Elle entre, ou plutôt se faufile entre deux courants d’air, les yeux comme des billes de souris prise en flagrant délit d’existence, une tête de petite pomme d’hiver, le corps assorti. Timide mais dopée au courage, elle se lance à l’assaut du comptoir, prête à s’adresser dès qu’il le voudra bien au Monsieur très important qui officie derrière.

Elle explique tout d’une traite que si elle revient, c’est parce qu’on lui a dit la dernière fois que ce n’était vraiment pas le moment. Elle a bien retenu, qui quand pourquoi et surtout qu’on lui a dit de revenir… c’est pour cela qu’elle se permet. On dirait une enfant têtue en même temps que terriblement impressionnée, on dirait qu’elle fait ses devoirs, et qu’elle a bien appris sa leçon.

« C’est parce que le directeur a dit de revenir… ». D’accord, on va chercher la comptable dans les étages : C’est que c’est une vraie affaire.

Et moi dans mon coin, je me dit qu’une telle mission, qui a l’air tellement importante pour cette toute petite personne, je pourrai peut-être moi aussi avoir la chance de participer. Alors je demande, je joue à la dame qui serait très intéressée. « Bonjour Madame, permettez-moi, je n’ai pas pu m’empêcher d’entendre votre conversation … mais de quoi s’agit-il exactement ? »

il s’agit de calendriers. Nous sommes mi-mars, c’est plus que de saison, non ?

« Et alors… ces jolis calendriers, je vois que vous avez plusieurs modèles, je pourrais voir ? » bien sûr, que je peux voir, après un moment de déstabilisation : il y a celui avec les chatons, et puis celui avec une jeune femme et son parapluie qui plait beaucoup. Ma petite dame se prend au jeu, développe son argumentaire : tout est parfait.

Les photos sont noir et blanc pour faire rétro, avec une touche de couleur pour faire vendeur, elles sont navrantes, plus mignon pas moyen. Je prépare mon choix pour le jeune galant de 5 ans qui va réparer le moteur de la voiture à pédale de la miss à chapeau taille 48, et demande le prix. 10 ou 20 euros, je ne sais plus, mais au cas où ça m’aurait échappé, vu la marchandise, c’est une excuse à bonne œuvre… mais on a joué à la marchande, et ça, ça vaut, tant pour elle que pour moi.

La comptable soutenue par le barman trouveront également très important et très utile d’avoir des photos de chatons dans la cuisine et au bureau. Et deux de plus de vendus. Elle ose à peine y croire, s’empêtre dans sa reconnaissance, et tient à bien préciser qu’il y a au dos un reçu fiscal unique, à envoyer à l’association (handicap-autonomie-liberté), qui nous le retournera tamponné comme ça on pourra bénéficier de largesses fiscales en échange de notre générosité…

Je ne vais pas enquêter sur l’association, ni renvoyer le reçu fiscal. Parce que je peux me le permettre, et parce qu’après je serai dans leurs fichiers, qu’ils pourront m’envoyer des courriers de retape. Quoique j’explique que c’est de l’argent – dont le mien pas donné pour ça – et même aussi des bouts d’arbres jetés par les fenêtres, les associations vous envoient toujours des lettres de publi-information, ça me saoule.
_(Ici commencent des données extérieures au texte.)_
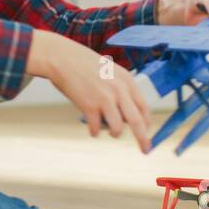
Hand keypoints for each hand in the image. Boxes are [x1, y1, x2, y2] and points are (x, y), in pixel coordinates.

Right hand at [26, 29, 151, 151]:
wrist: (62, 58)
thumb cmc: (84, 64)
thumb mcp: (110, 71)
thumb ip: (121, 88)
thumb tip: (127, 111)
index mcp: (127, 80)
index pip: (145, 107)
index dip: (147, 123)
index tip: (146, 132)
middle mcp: (119, 90)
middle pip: (137, 122)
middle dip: (143, 139)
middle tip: (145, 150)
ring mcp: (104, 99)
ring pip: (117, 129)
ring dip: (113, 133)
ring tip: (107, 130)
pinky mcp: (89, 106)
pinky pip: (97, 129)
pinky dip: (95, 131)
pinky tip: (92, 128)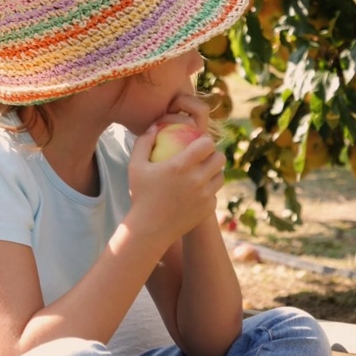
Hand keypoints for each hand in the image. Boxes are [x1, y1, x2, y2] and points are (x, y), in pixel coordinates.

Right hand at [127, 96, 225, 243]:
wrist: (149, 228)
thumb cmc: (140, 194)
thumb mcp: (135, 166)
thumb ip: (143, 142)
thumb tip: (155, 126)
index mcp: (181, 165)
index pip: (206, 144)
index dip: (205, 140)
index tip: (199, 142)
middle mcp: (197, 179)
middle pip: (219, 158)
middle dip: (214, 154)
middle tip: (204, 156)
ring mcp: (205, 196)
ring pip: (220, 176)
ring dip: (213, 172)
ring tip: (203, 171)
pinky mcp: (208, 208)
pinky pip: (215, 193)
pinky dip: (209, 190)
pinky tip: (198, 190)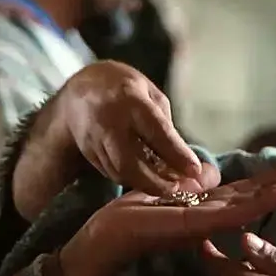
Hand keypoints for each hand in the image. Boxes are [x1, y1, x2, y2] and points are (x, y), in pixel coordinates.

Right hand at [15, 61, 202, 218]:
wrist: (80, 87)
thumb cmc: (123, 86)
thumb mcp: (149, 92)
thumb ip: (164, 121)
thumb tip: (181, 154)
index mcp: (131, 101)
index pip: (157, 132)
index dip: (177, 154)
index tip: (195, 171)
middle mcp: (109, 122)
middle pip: (130, 163)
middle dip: (155, 182)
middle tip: (177, 189)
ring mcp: (94, 139)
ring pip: (119, 172)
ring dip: (144, 184)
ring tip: (166, 187)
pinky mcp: (88, 152)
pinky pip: (110, 172)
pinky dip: (130, 179)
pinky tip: (145, 179)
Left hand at [57, 160, 275, 275]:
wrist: (105, 238)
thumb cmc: (133, 217)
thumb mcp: (169, 193)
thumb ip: (194, 185)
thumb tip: (211, 172)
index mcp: (208, 206)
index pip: (250, 189)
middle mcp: (213, 215)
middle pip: (259, 196)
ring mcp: (207, 222)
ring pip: (254, 204)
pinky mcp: (195, 226)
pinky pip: (233, 213)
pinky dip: (261, 204)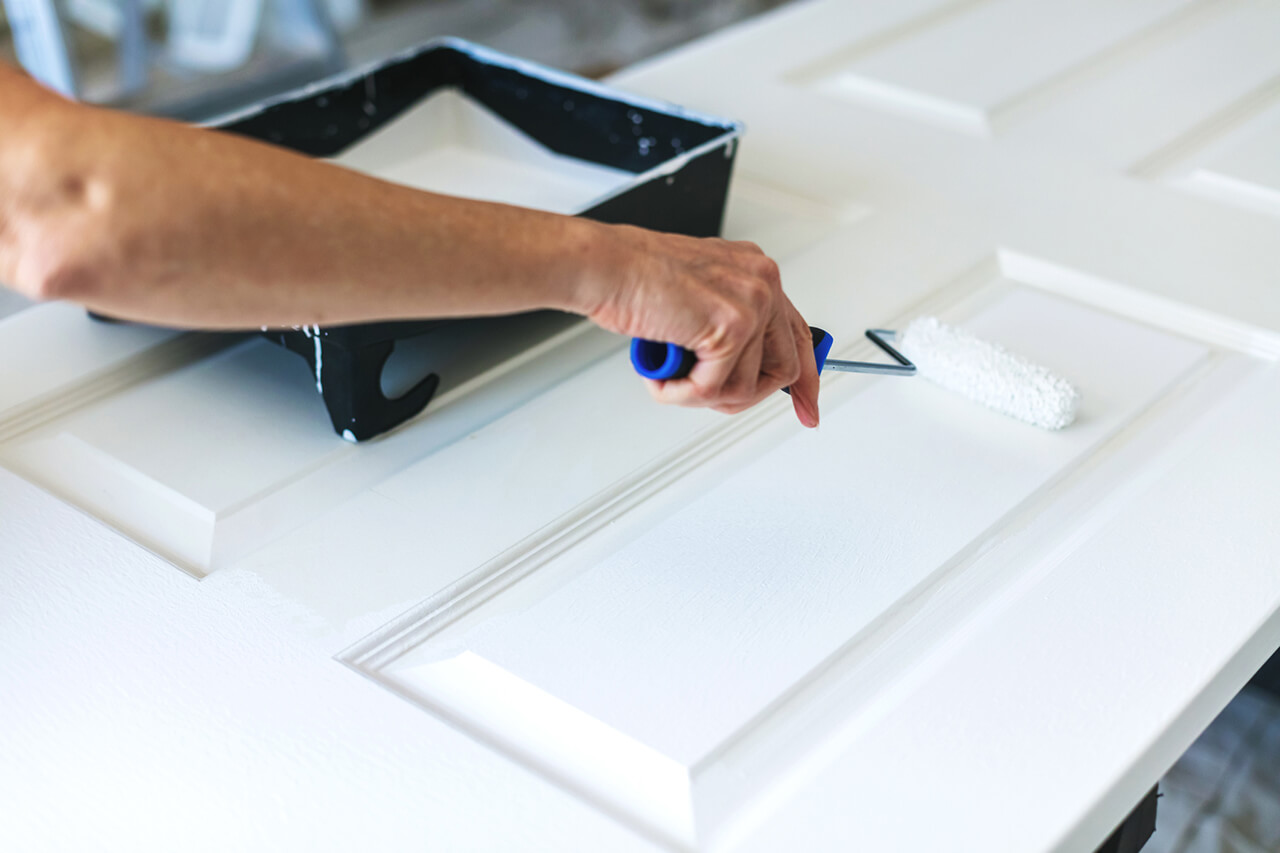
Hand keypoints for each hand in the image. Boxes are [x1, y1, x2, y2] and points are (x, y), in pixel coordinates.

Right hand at [577, 224, 819, 427]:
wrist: (604, 266)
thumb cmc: (634, 279)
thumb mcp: (697, 297)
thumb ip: (726, 324)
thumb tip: (739, 368)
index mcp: (756, 272)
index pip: (797, 335)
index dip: (806, 379)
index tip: (807, 408)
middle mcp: (762, 282)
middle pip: (782, 368)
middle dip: (743, 396)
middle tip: (707, 398)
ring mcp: (751, 303)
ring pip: (745, 386)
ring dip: (701, 395)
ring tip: (669, 377)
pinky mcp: (730, 328)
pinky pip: (715, 389)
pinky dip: (681, 394)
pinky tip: (660, 377)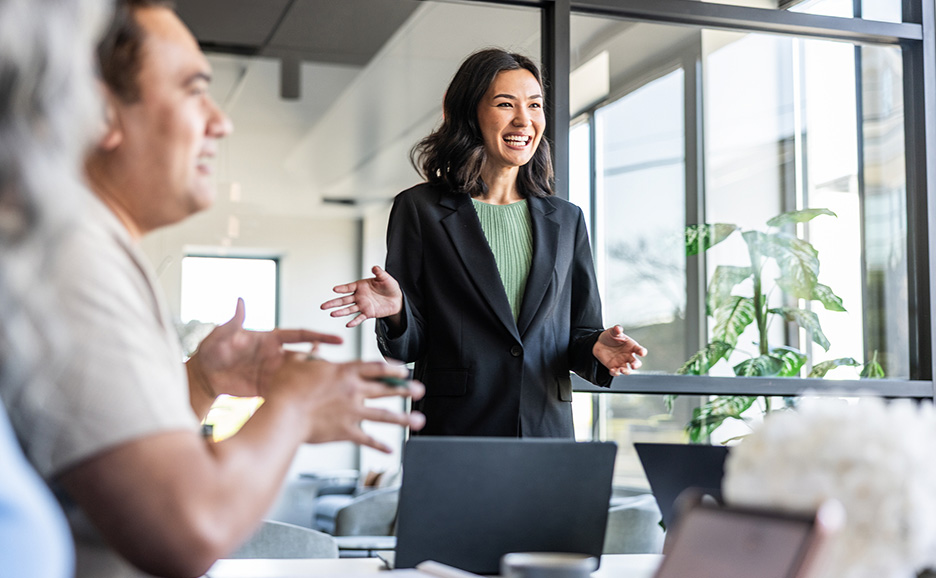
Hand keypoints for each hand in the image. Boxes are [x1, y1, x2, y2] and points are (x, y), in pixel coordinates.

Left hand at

Donc je ne vais rien demander pour ne rien recevoir. En revanche j’espère bien au printemps prochain pouvoir m’offrir mon nouveau calendrier 2016 auprès de ma violette échappée d’un jardin de simples.
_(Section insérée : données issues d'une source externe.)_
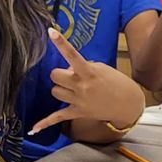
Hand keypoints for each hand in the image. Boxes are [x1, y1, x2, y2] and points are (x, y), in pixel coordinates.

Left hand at [30, 27, 145, 134]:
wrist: (128, 103)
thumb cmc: (117, 83)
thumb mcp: (102, 68)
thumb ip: (84, 67)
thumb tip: (68, 70)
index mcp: (89, 72)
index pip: (72, 55)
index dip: (61, 43)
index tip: (51, 32)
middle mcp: (81, 86)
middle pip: (55, 75)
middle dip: (59, 74)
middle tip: (70, 76)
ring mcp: (78, 100)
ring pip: (54, 91)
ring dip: (60, 89)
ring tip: (73, 90)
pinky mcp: (77, 113)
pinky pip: (57, 118)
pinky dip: (45, 123)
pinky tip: (34, 129)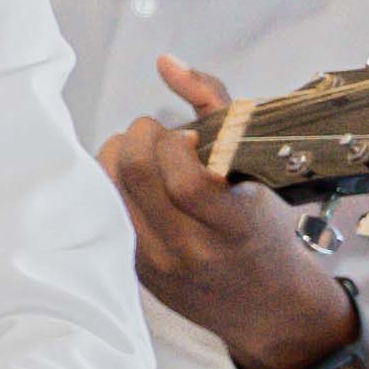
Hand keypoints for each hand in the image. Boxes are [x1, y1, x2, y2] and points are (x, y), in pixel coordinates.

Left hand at [99, 55, 356, 368]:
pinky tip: (131, 181)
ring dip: (117, 157)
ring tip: (143, 155)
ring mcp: (155, 266)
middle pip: (136, 176)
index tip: (188, 136)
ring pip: (107, 191)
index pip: (185, 178)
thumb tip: (164, 61)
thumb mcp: (260, 169)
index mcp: (232, 228)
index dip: (176, 142)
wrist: (266, 307)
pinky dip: (110, 185)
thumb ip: (216, 106)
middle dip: (139, 136)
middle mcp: (190, 252)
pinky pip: (102, 213)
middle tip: (157, 133)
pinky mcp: (132, 272)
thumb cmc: (263, 228)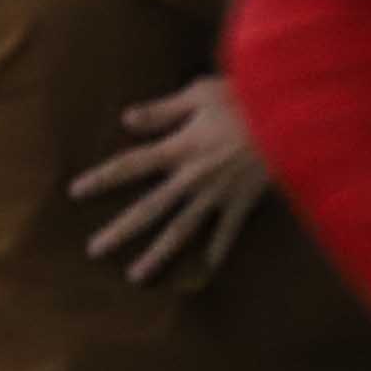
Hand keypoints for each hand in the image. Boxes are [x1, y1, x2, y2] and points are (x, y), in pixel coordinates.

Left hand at [72, 76, 271, 286]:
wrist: (295, 117)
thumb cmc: (246, 98)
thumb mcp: (199, 94)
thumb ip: (162, 111)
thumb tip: (126, 119)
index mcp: (178, 149)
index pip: (129, 166)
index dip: (101, 178)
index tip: (74, 192)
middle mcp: (192, 178)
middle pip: (148, 209)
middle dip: (120, 231)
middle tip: (93, 250)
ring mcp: (218, 194)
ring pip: (181, 230)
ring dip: (157, 254)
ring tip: (135, 275)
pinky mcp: (244, 202)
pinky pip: (227, 231)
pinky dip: (218, 248)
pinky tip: (207, 266)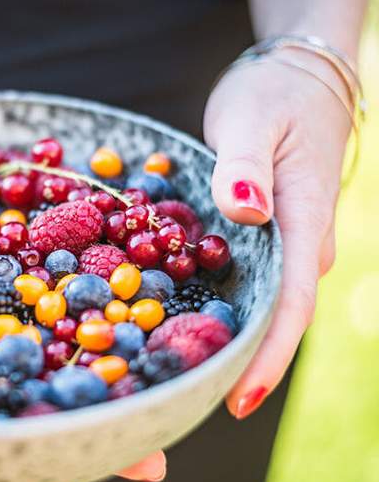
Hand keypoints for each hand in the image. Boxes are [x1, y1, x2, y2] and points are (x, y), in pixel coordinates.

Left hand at [203, 49, 349, 417]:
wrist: (296, 80)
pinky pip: (249, 285)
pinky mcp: (269, 240)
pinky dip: (221, 310)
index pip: (292, 305)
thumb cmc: (275, 96)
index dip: (267, 357)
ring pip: (263, 308)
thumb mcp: (253, 119)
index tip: (238, 401)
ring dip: (229, 343)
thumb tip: (246, 211)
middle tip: (186, 399)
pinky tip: (184, 327)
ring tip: (179, 377)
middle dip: (240, 365)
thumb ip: (245, 165)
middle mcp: (301, 245)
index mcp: (303, 221)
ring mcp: (287, 245)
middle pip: (277, 321)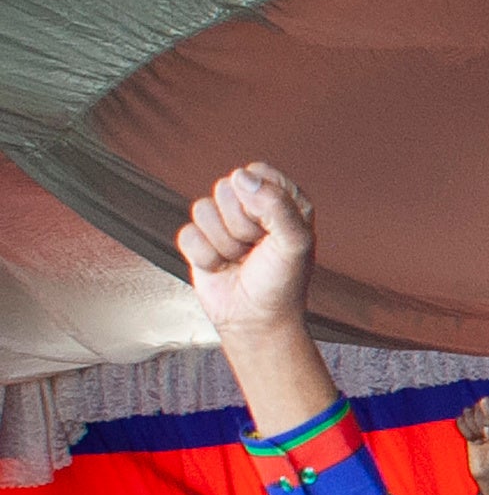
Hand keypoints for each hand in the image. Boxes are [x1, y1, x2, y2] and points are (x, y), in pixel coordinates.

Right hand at [176, 162, 319, 341]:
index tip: (272, 229)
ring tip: (241, 258)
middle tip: (256, 248)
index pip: (257, 174)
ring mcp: (223, 222)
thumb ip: (276, 205)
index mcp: (283, 200)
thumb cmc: (282, 283)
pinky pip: (187, 233)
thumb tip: (242, 176)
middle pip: (226, 188)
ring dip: (224, 243)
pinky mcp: (198, 240)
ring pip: (202, 209)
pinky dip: (205, 256)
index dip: (259, 201)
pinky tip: (221, 267)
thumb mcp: (294, 243)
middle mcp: (252, 207)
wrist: (256, 320)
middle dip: (240, 225)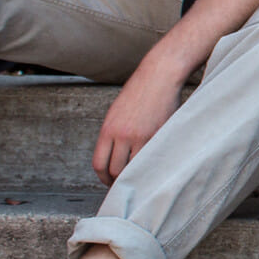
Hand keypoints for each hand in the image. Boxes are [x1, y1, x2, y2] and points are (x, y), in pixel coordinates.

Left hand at [94, 59, 185, 184]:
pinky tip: (152, 163)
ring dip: (135, 174)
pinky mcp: (159, 134)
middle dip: (118, 180)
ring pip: (134, 167)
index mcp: (108, 129)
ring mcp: (141, 135)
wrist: (159, 76)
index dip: (103, 178)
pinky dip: (150, 163)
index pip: (99, 164)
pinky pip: (151, 157)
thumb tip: (113, 157)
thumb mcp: (116, 113)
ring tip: (138, 176)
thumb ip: (112, 135)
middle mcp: (122, 134)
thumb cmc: (139, 92)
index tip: (108, 182)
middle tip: (124, 183)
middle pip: (115, 170)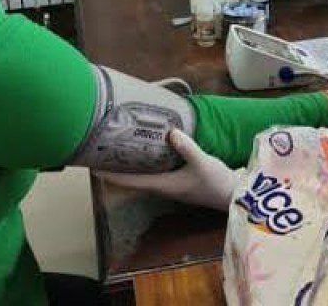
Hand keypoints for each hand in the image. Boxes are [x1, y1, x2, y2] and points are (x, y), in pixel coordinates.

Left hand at [97, 129, 237, 211]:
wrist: (233, 196)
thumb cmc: (216, 182)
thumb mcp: (203, 163)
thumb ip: (187, 147)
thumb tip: (171, 132)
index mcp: (164, 185)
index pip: (131, 180)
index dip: (112, 174)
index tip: (93, 166)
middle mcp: (163, 187)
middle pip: (133, 178)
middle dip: (117, 167)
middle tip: (102, 151)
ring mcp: (170, 185)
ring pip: (143, 175)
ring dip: (130, 164)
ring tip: (118, 148)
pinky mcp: (178, 181)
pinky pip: (154, 171)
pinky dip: (146, 161)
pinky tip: (146, 149)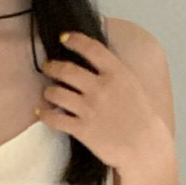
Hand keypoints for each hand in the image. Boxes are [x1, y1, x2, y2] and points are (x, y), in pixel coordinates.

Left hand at [35, 31, 168, 170]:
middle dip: (52, 66)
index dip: (74, 40)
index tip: (64, 38)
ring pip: (56, 93)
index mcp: (117, 74)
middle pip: (66, 70)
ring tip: (49, 92)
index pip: (91, 48)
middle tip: (48, 67)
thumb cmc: (141, 116)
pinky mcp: (81, 129)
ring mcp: (89, 109)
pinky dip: (44, 114)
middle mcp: (100, 88)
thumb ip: (113, 72)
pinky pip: (54, 118)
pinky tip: (41, 112)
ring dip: (48, 91)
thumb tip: (93, 61)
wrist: (144, 147)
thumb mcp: (132, 85)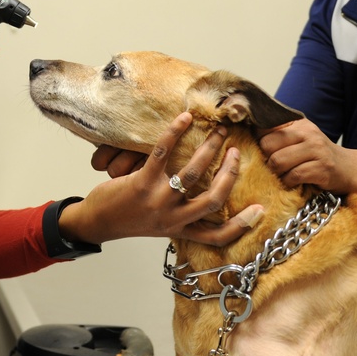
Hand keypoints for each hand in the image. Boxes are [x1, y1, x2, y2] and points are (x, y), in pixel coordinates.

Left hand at [60, 112, 262, 246]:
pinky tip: (184, 119)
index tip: (260, 209)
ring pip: (193, 174)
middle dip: (229, 173)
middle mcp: (173, 219)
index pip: (216, 236)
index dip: (241, 226)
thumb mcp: (160, 224)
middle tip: (236, 151)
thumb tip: (204, 190)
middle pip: (213, 199)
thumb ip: (181, 214)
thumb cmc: (130, 218)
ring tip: (218, 132)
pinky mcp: (141, 184)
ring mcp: (158, 202)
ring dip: (208, 149)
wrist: (97, 221)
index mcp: (180, 230)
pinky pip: (162, 154)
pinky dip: (174, 133)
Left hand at [258, 117, 356, 193]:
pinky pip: (293, 176)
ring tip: (283, 175)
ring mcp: (316, 150)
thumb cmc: (318, 155)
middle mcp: (307, 133)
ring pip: (278, 161)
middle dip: (266, 159)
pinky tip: (293, 182)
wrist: (350, 169)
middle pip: (267, 145)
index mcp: (299, 123)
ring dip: (276, 173)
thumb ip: (280, 135)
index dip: (258, 142)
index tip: (262, 152)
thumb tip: (249, 135)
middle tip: (273, 167)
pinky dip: (289, 182)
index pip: (265, 127)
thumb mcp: (301, 139)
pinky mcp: (322, 168)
Parce que comme dit un furieux honnête de ma connaissance, les gestes charitables, c’est à 90% pour gagner son paradis et/ou s’offrir une bonne conscience, et au mieux 10% d’altruisme désintéressé. J’ergoterai évidemment sur les proportions, mais une chose est sûre : La petite violette en mission a ajouté à cette peu reluisante répartition une part aussi charmante qu’inattendue : de la tendresse.

En tout cas, pour moi qui ne suis certainement pas unique, une adorable totalement à l’ouest, mais ayant fait tous les efforts y compris sur elle-même pour aller vendre – et non pas quémander – des trucs invendables, avec la candeur et la ténacité comme seules armes : C’est idiot, mais c’est touchant.

Et se faire rappeler qu’on n’est pas que de l’airain qui résonne, qu’on peut encore être ému par un être qui ne nous est rien, rien qu’un peu plus d’humanité, c’est précieux.